Whereas structural connectivity studies provide evidence of anatomical connections between brain areas, functional connectivity studies examine which brain regions coactivate (based on time series data) with the area of interest (seed region or voxel) during either task-free (resting state, also called intrinsic functional connectivity) or task-activated conditions. There are multiple differences across studies (e.g., subject selection and number, equipment and data acquisition methods, and data analytic decisions) that make comparisons of results challenging. For these reasons, meta-analyses based on querying the large databases of neuroimaging studies (e.g., NeuroSynth, BrainMap, and 1000 Functional Connectomes Project) that are now available provide a more robust method of examining insular functional connectivity than reviewing single site studies alone.

In addition to having a wide range of functions, the insula has a prolonged developmental course that continues well into adolescence.²⁹ Thus, it is not surprising that this area has been implicated in many neuropsychiatric disorders. Studies in specific disorders are helpful in understanding the insula’s contributions to behavior.

Frontotemporal dementia (FTD; now called frontotemporal neurocognitive disorder) refers to several related conditions resulting from frontotemporal lobar degeneration. The anterior insula is particularly vulnerable to pathological processes seen in FTD, most notably with behavioral variant FTD (bvFTD), in which gray matter loss in frontal and anterior insular regions has been shown early in disease progression.³⁶ Poor judgment, impulsivity/disinhibition, and lack of empathy are clinical features of bvFTD, deficits consistent with the functions of the anterior insula region. Additionally, VENs, which are found primarily in anterior insular and anterior cingulate cortices, seem to be at increased vulnerability in this disorder.³⁷ Loss of these specialized neurons may help explain the clinical manifestation of bvFTD.³⁷ In a small but interesting study comparing patients with bvFTD to patients with Alzheimer’s disease and healthy control subjects, recall of details (multiple choice recognition memory) after a 1-hour delay was compared for an emotionally arousing story versus a neutral story.³⁸ Both the control and Alzheimer’s disease groups had better memory for the emotional story, but the bvFTD group demonstrated a similar recall of details for both stories indicating compromise of the expected enhancement of memory conferred by emotional content. Structural imaging analysis (voxel-based morphometry) indicated that emotional enhancement of memory correlated with integrity of different regions in Alzheimer’s disease (hippocampus, parahippocampal, fusiform and frontal polar cortices) and bvFTD (orbitofrontal cortex, amygdala, insula).
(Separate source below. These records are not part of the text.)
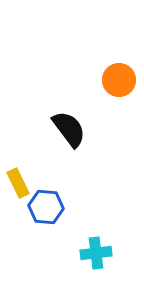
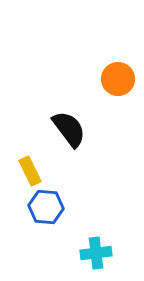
orange circle: moved 1 px left, 1 px up
yellow rectangle: moved 12 px right, 12 px up
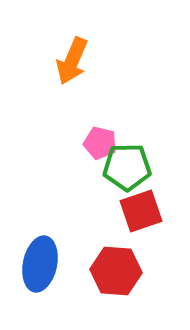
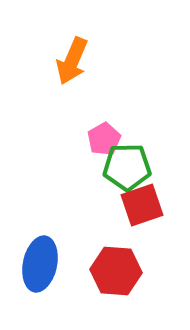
pink pentagon: moved 4 px right, 4 px up; rotated 28 degrees clockwise
red square: moved 1 px right, 6 px up
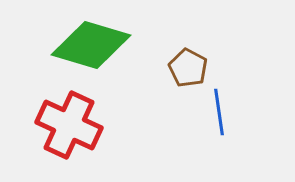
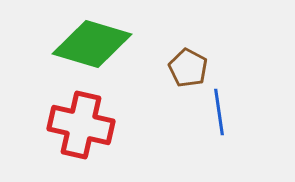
green diamond: moved 1 px right, 1 px up
red cross: moved 12 px right; rotated 12 degrees counterclockwise
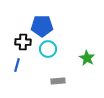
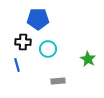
blue pentagon: moved 4 px left, 7 px up
green star: moved 1 px right, 1 px down
blue line: rotated 32 degrees counterclockwise
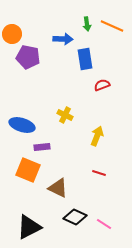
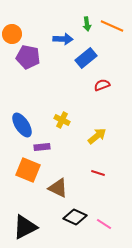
blue rectangle: moved 1 px right, 1 px up; rotated 60 degrees clockwise
yellow cross: moved 3 px left, 5 px down
blue ellipse: rotated 40 degrees clockwise
yellow arrow: rotated 30 degrees clockwise
red line: moved 1 px left
black triangle: moved 4 px left
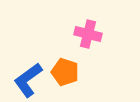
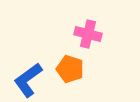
orange pentagon: moved 5 px right, 3 px up
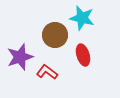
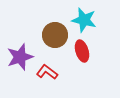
cyan star: moved 2 px right, 2 px down
red ellipse: moved 1 px left, 4 px up
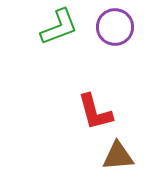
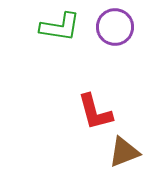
green L-shape: moved 1 px right; rotated 30 degrees clockwise
brown triangle: moved 6 px right, 4 px up; rotated 16 degrees counterclockwise
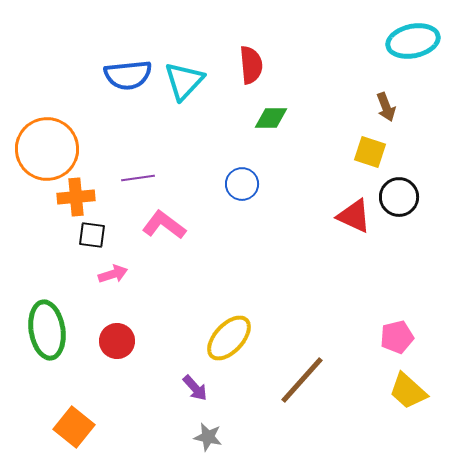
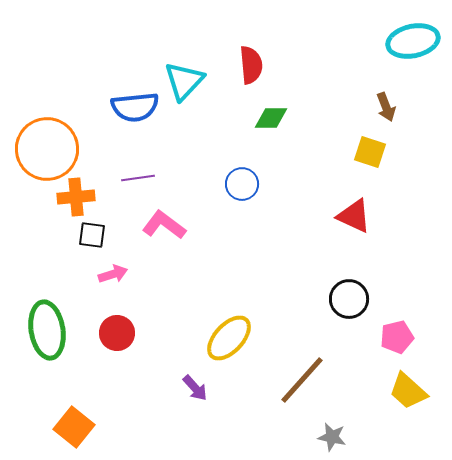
blue semicircle: moved 7 px right, 32 px down
black circle: moved 50 px left, 102 px down
red circle: moved 8 px up
gray star: moved 124 px right
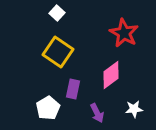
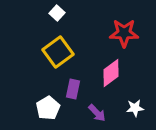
red star: rotated 28 degrees counterclockwise
yellow square: rotated 20 degrees clockwise
pink diamond: moved 2 px up
white star: moved 1 px right, 1 px up
purple arrow: rotated 18 degrees counterclockwise
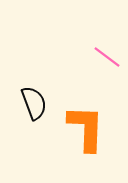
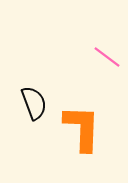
orange L-shape: moved 4 px left
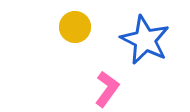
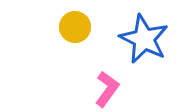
blue star: moved 1 px left, 1 px up
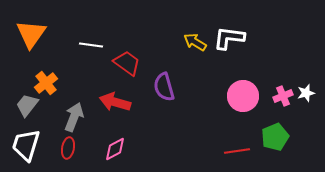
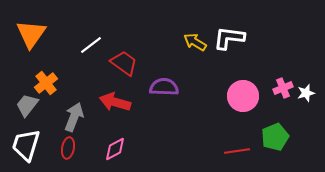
white line: rotated 45 degrees counterclockwise
red trapezoid: moved 3 px left
purple semicircle: rotated 108 degrees clockwise
pink cross: moved 8 px up
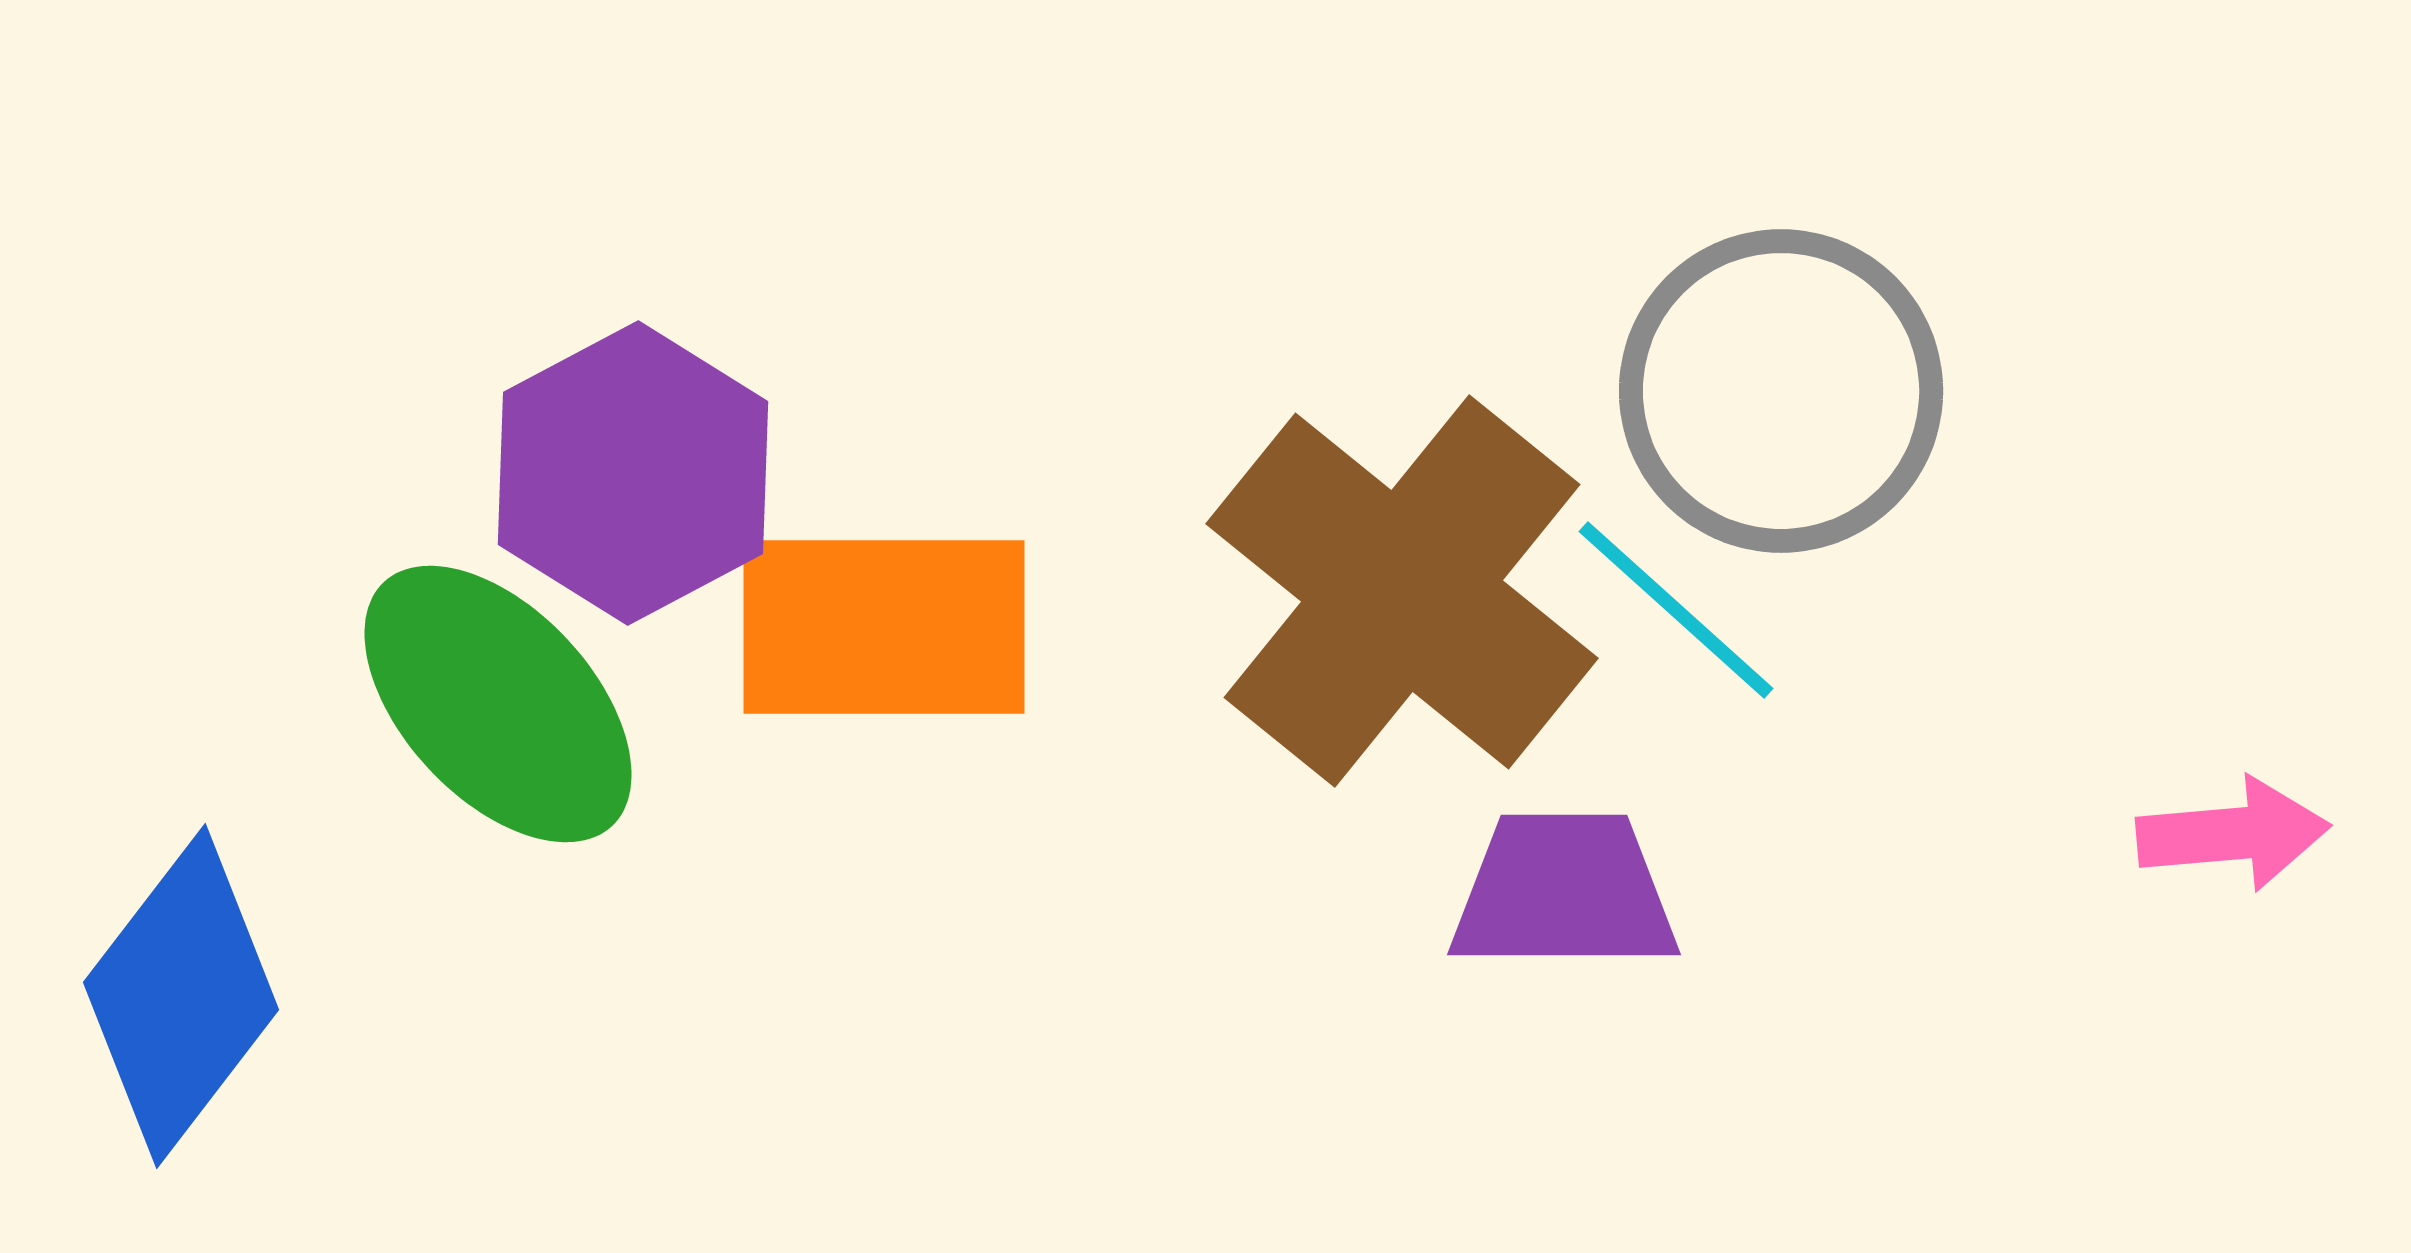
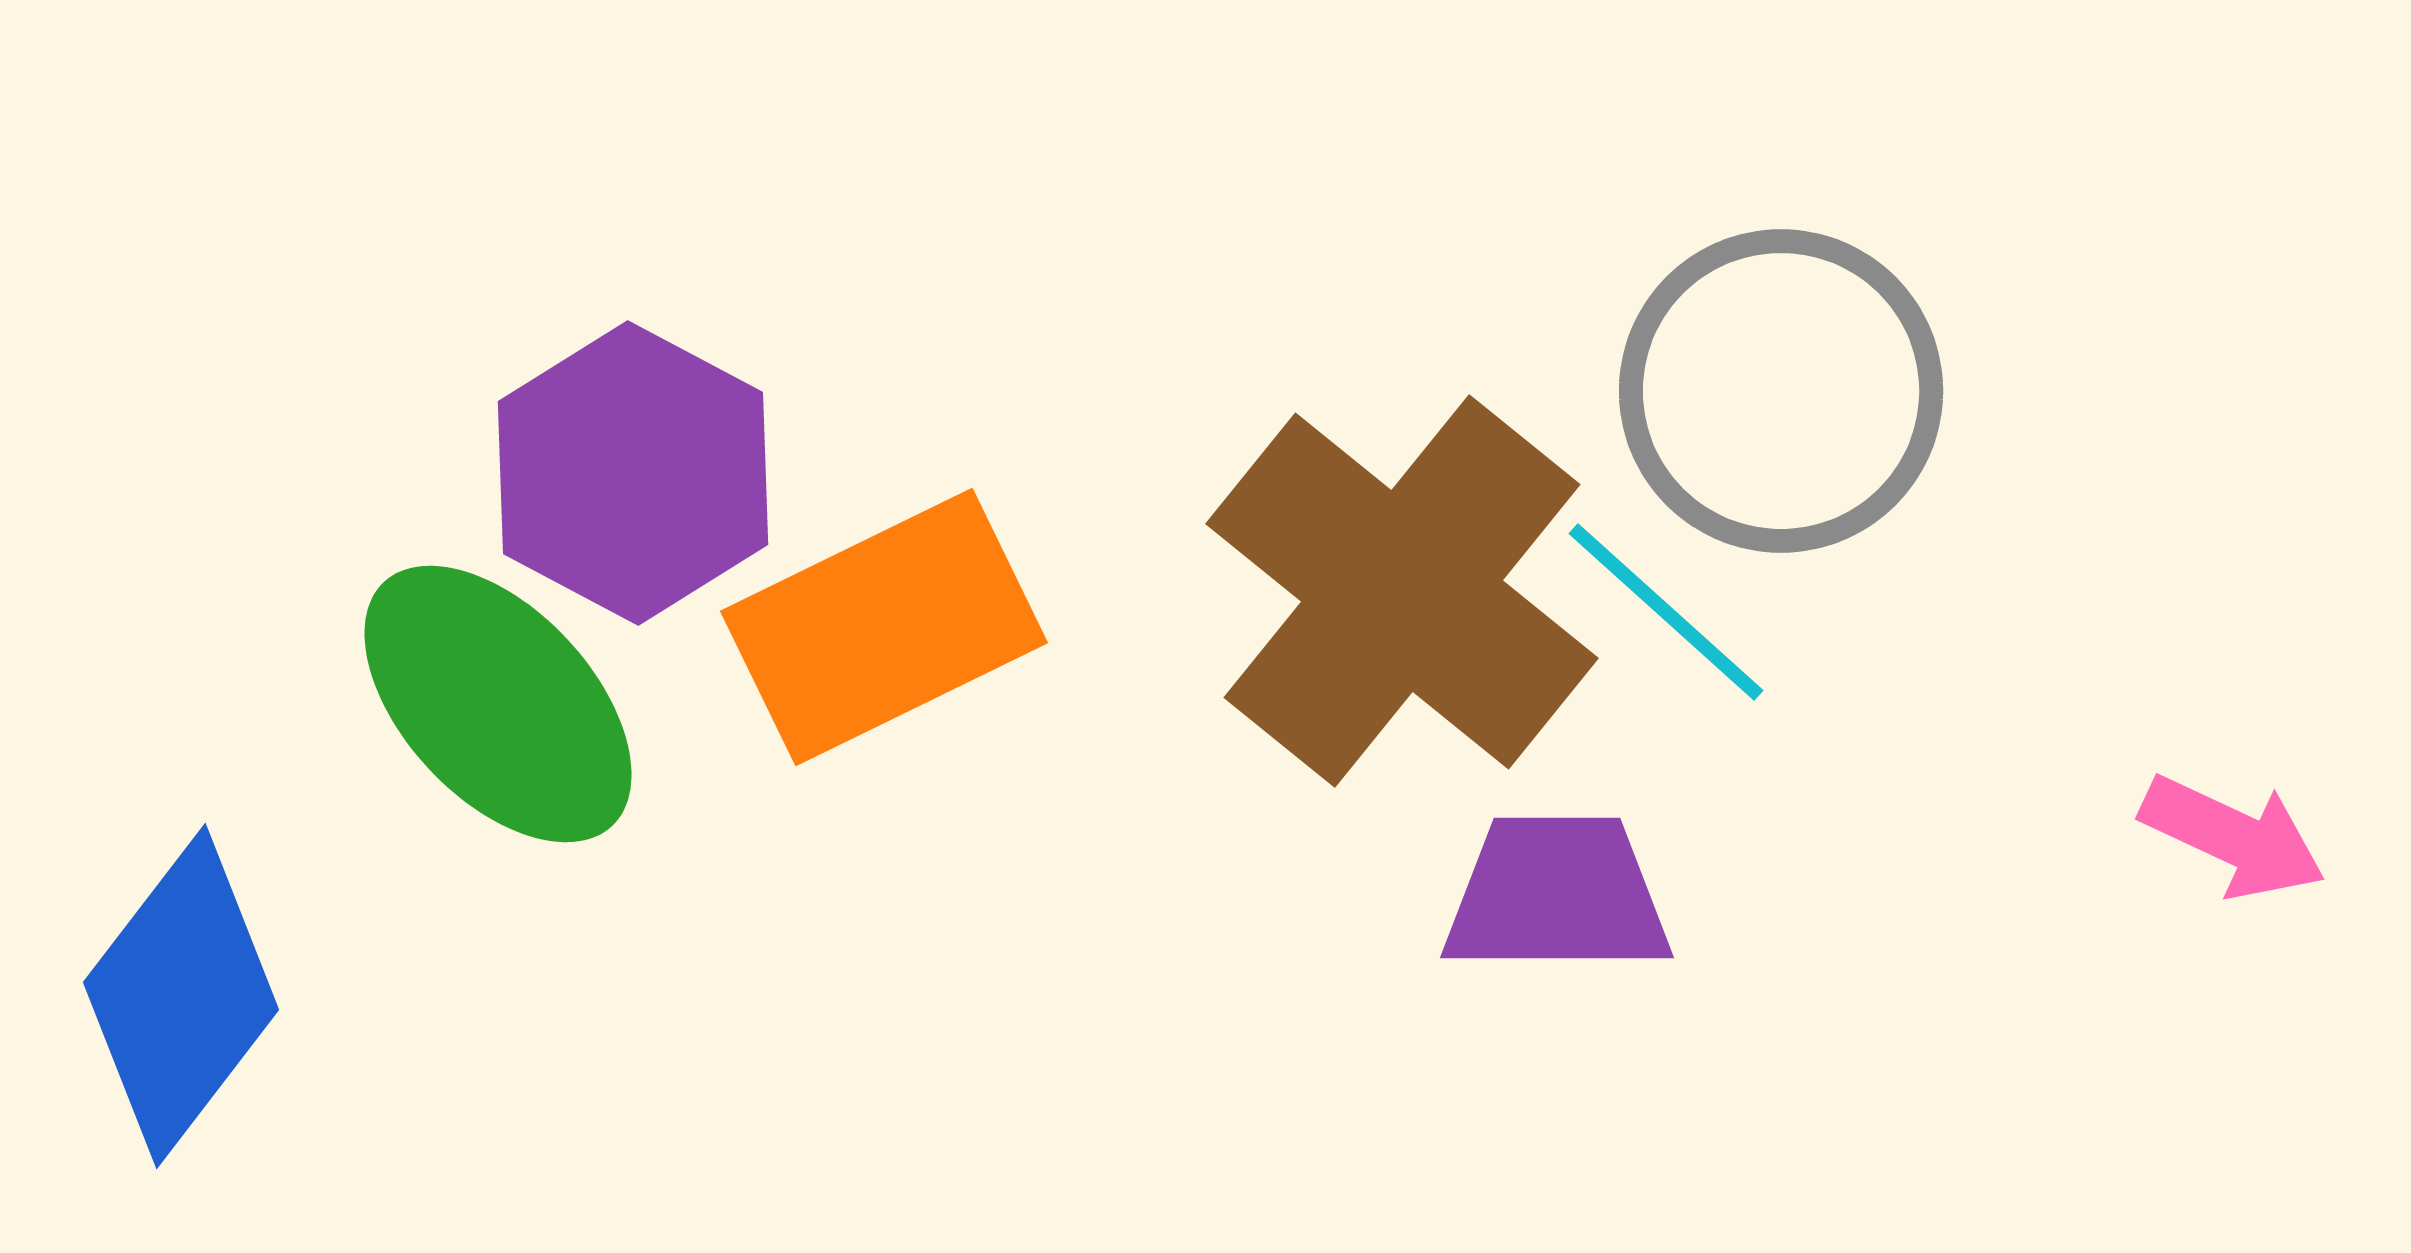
purple hexagon: rotated 4 degrees counterclockwise
cyan line: moved 10 px left, 2 px down
orange rectangle: rotated 26 degrees counterclockwise
pink arrow: moved 3 px down; rotated 30 degrees clockwise
purple trapezoid: moved 7 px left, 3 px down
Decreased volume of the insula has also been implicated in schizophrenia. A meta-analysis found medium effect sizes for reduced insular volume in schizophrenia compared with control subjects, with more substantial differences in the anterior than posterior insula.³⁹ However, there were not significant differences across the stage of illness, suggesting that volume reduction might be a predisposing risk factor. In contrast, an MRI study on 80 monozygotic twin pairs found reduced posterior insular gray matter volume in twins with schizophrenia compared with siblings without the illness.⁴⁰ Functionally, the insula seems to activate with positive symptoms. Impaired insular function may relate to an inability to differentiate the self from the nonself in patients with schizophrenia, thus driving delusional symptoms.^41–43 The insula has also been linked to hallucinations,⁴⁴ perhaps due to impaired salience network functioning.^45,46

Due to the recent surge in interest in the insula, it is becoming clear that this region is quite complex. This small cortical area is important in a variety of higher-level and multimodal integrative functions. As additional studies are completed, the role of the insula in normal functioning and in neuropsychiatric conditions should be further elucidated.